Micropayments for an Active Fantasy Life
Did you know you get a new mount when you run those last three ALTERs in the frozen north? – Peter Norby
I’ve been following Andy’s experiments into pricing of Mechanical Turk (MTurk) jobs. He found that he had to pay $0.50 per to get someone to upload a photo of themselves. Which I find both interesting and puzzling given that my day job is largely about coping with folks uploading many (sometimes too many) photos of themselves, sometimes for free, sometimes paying for the privilege to do so.
MTurk therefore seems to create a problematic context for incentivising people, due, we can assume, to the largely unmotivating nature of small cash payments. Within the MTurk context the only way to increase the incentive is to increase the financial reward. Besides being boring, it also overlooks that this is not true in the wider world.
World of Warcraft has proven that people are willing to pour days and days of time into tasks, menial and complex, for significantly less tangible rewards: “gold”, prestige within imaginary organizations, vanity items for paper dolls. For example, a common daily quest might take a skilled player 15-20 minutes each day for which they will receive 10 gold (10g). Calculating a generous exchange rate (which exist only as black market) we get a rate of 0.5 cents per gold.
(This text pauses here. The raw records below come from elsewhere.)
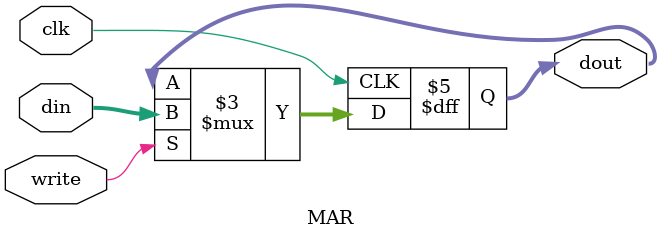
<source format=v>
module MAR (
    input clk,
    input write,
    input [17:0] din,
    output reg[17:0] dout=18'b0
);

always @(posedge clk)
	begin
        if (write) dout <= din;
	end
endmodule

</source>
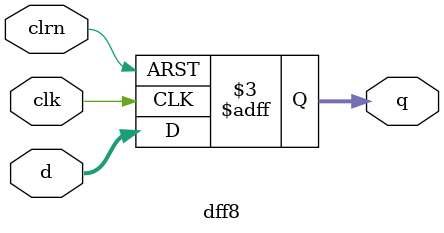
<source format=v>
module dff8(
    input  [7:0] d,
    input        clk,
    input        clrn,   // asynchronous active-low reset
    output reg [7:0] q
);
    always @(posedge clk or negedge clrn) begin
        if (!clrn)
            q <= 8'b0;
        else
            q <= d;
    end
endmodule

</source>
For 15-20 minutes time a worker is receiving 5 cents worth of compensation.
There are a number of possible routes where this thinking could take you, informing how you design reward and compensation systems, and how MTurk should evolve.
But for me what this suggests is that Blizzard’s true business model should be to waive their monthly subscription fee on Warcraft, and instead sell folks with HITs (human intelligence tasks) to be completed the necessary access to manufacture compensation within WoW (gold, items, rep, achievements, and titles), with Blizzard acting as the brokers to control the market, manage inflationary forces, and create gold sinks to keep demand high, and therefore a supply of HIT workers.
The real problem with micropayments is that they’re trying to pay with real money, and money just isn’t as exciting as gold and a murloc costume.
update 2011/4/3: I still want a digital murloc costume, and I’m willing to work for it.